The personality of inconsistencies in pitching sometimes go to extreme polar opposites of the spectrum. In A.J. Burnett's case that would be a sensible way to describe his second season in pinstripes.
To get back to the high end where stuff translates to results, sometimes a pitcher needs to find a middle ground and in Burnett's case, three runs and six hits to go along with eight strikeouts in six innings is a perfect jumping off point.
The three runs allowed were his fewest since August 15 at Kansas City and it marked the 14th time in 27 starts Burnett gave up three or less. The eight strikeouts were his most striking out seven July 28 at Cleveland and equaled his season high.
The obvious key to Burnett's first win since that night in Cleveland was derived from the curve, which was thrown for strike 24 out of 36 times. It was Burnett's biggest use of the curve since throwing 37 in his last victory.
"I believe so," Burnett said when asked if establishing it early helps. "There's been games in the past where I go 11 or 12 pitches in where you see the first one and that was normally out of the stretch with a runner on. So getting it going early does help a lot."
On Friday, Burnett threw 22 curveballs and the first did not appear until the ninth pitch of the game with a runner on. Last night the curve made its first appearance on the second and third pitches to Coco Crisp in the top of the first. That pitch set up two fastballs and resulted in the at-bat being a called strike three.
It next appeared on the first pitch to Kurt Suzuki, which was ball one in an at-bat that turned out to be a base hit. Two more curves were thrown to Jack Cust, who struck out on the fastball.
In the second, Burnett went through the A's in four minutes. He threw two curves to Mark Ellis and two more to Jeff Larish that broke inside and resulted in a swinging strike three.
The third took just two minutes and one curve was thrown this time to Daric Barton, who took ball one before being retired.
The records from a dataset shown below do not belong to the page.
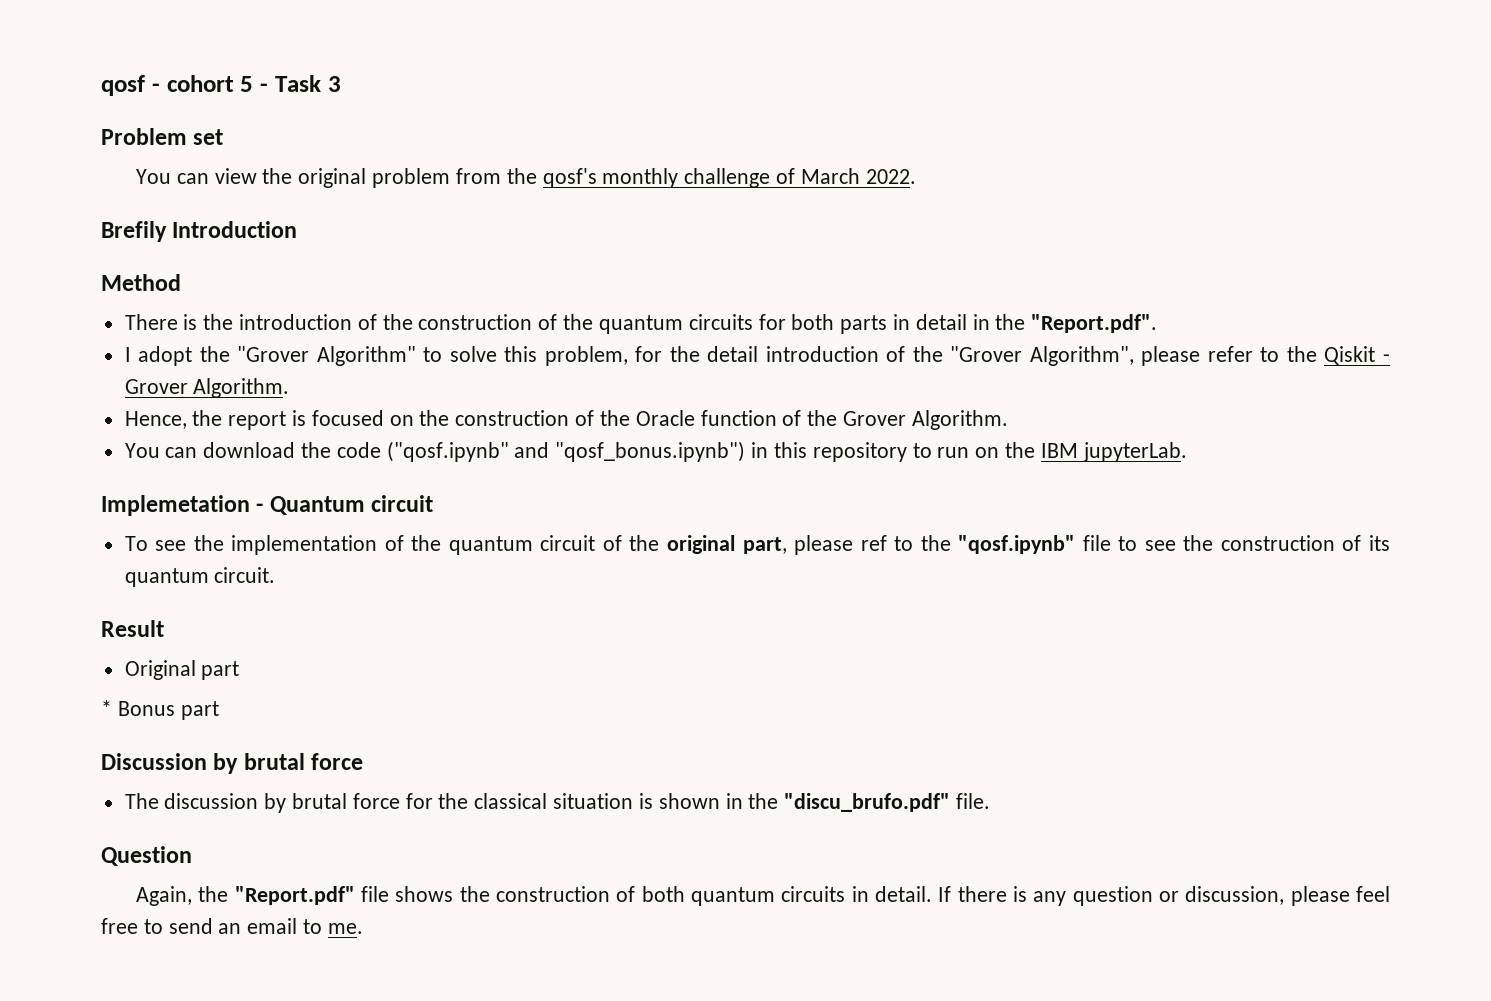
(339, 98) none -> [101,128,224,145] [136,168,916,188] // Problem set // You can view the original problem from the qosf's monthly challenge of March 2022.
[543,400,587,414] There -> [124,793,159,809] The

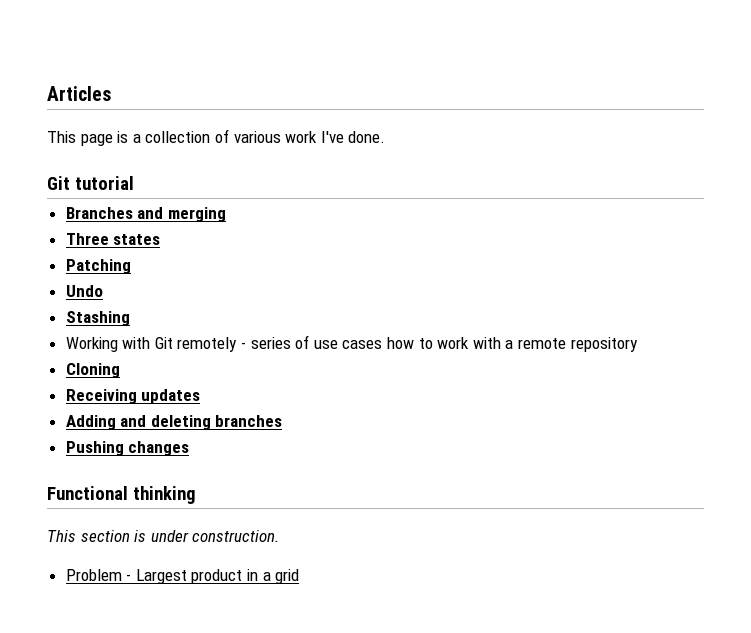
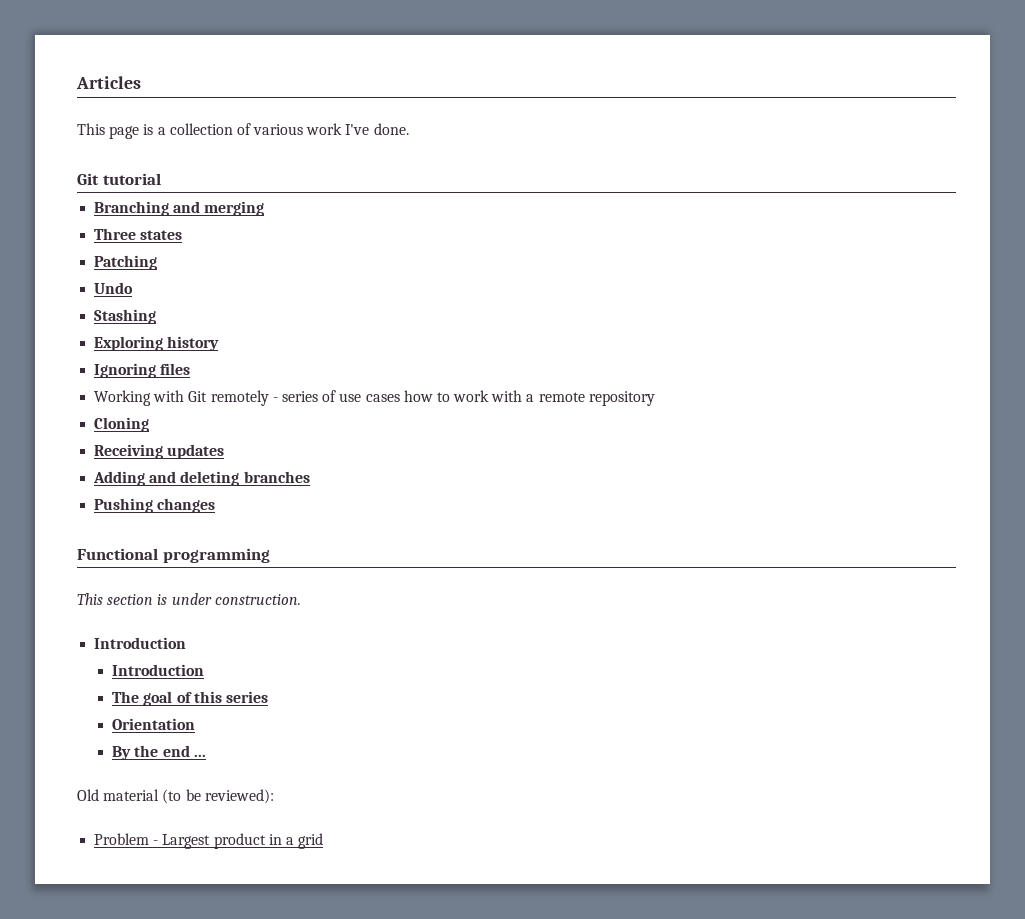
[65,207,133,219] Branches -> [94,201,170,216] Branching
(130, 318) none -> [94,336,220,351] [94,363,191,378] // Exploring history // Ignoring files
[132,486,196,504] thinking -> [162,548,270,563] programming
(280, 536) none -> [94,637,187,649] [112,664,205,676] [112,691,268,706] [112,718,196,730] [112,745,206,760] [77,789,274,804] // Introduction // Introduction // The goal of this series // Orientation // By the end ... // Old material (to be reviewed):

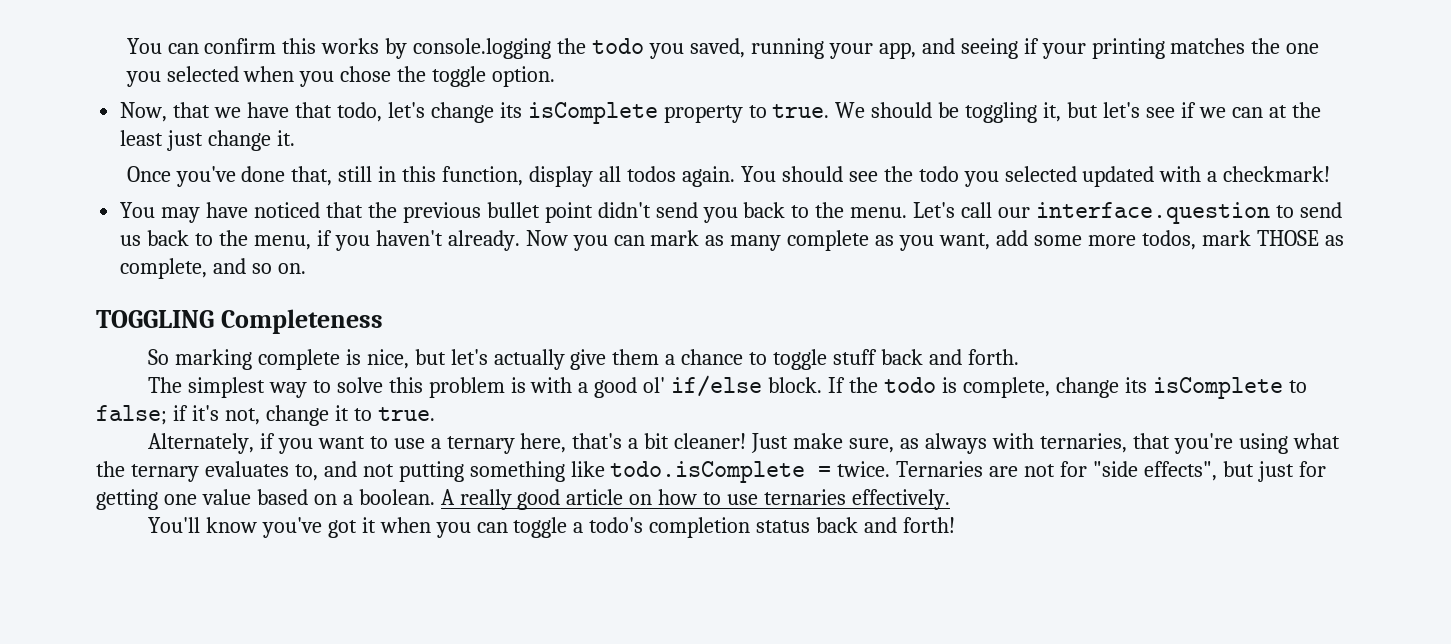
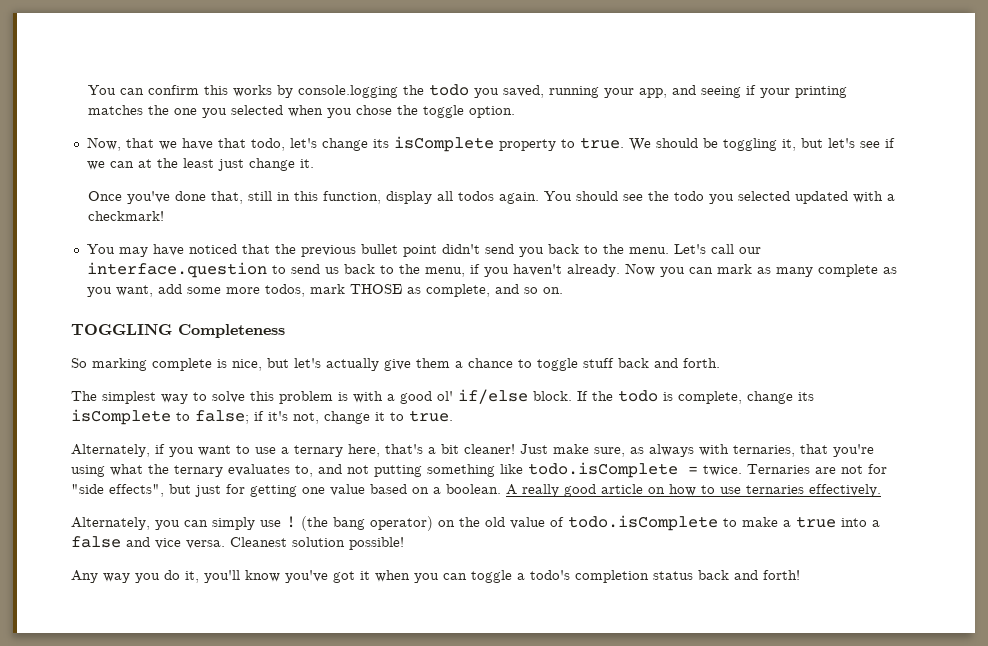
[147,517,200,533] You'll -> [71,515,880,531] [71,536,404,550] [71,570,240,583] Alternately, you can simply use ! (the bang operator) on the old value of todo.isComplete to make a true into a false and vice versa. Cleanest solution possible! // Any way you do it, you'll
The fourth was where things became a little dicey as a 4-0 lead turned to 4-2 when Kevin Kouzmanoff crushed a 2-0 fastball to right field. Before allowing his first two runs, he put on an impressive display against Cust by throwing three consecutive curves before using the sinker as a strikeout pitch. Burnett threw three more curves to Ellis, who singled but Burnett stayed with the pitch and retired Larish on a double play.
The fifth was also a little shaky but Burnett used the curve for a swinging strikeout of Cliff Pennington and threw four to Crisp, whose at-bat ended with a run-scoring groundout. The longest at-bat belonged to Barton, who saw two curves, including one which was ball four and was immediately preceded by a long foul ball that deflected off the foul pole in left. With the tying run on, Burnett then threw two curves to Suzuki before showing his fourth changeup that resulted in a fly ball to left field.
Burnett's final inning saw him throw it three straight times to Kouzmanoff, who swung at two before looking at an inside strike three. Ellis saw three curves and singled but Burnett made his final two pitches curveballs and Larish swung at both, striking out an outside pitch that dropped below the knees.
"I'm always going to throw it," Burnett said. "It's a swing and miss pitch but the more I throw it for a strike it can only help out."
"I know from facing him -- when he's throwing his breaking ball for strikes, he's pretty tough," Derek Jeter said. "This was a step in the right direction for him."
Now it comes down to repetition. Practice in side sessions is all about repetition and so is what a pitcher does in a game setting. That is why you always hear things like repeat the arm angle or repeat the delivery.
"I saw him repeat his delivery, his balance was very good, his timing was tremendous," pitching coach Dave Eiland said.
Now all the Yankees need Burnett to do is repeat it five days from now.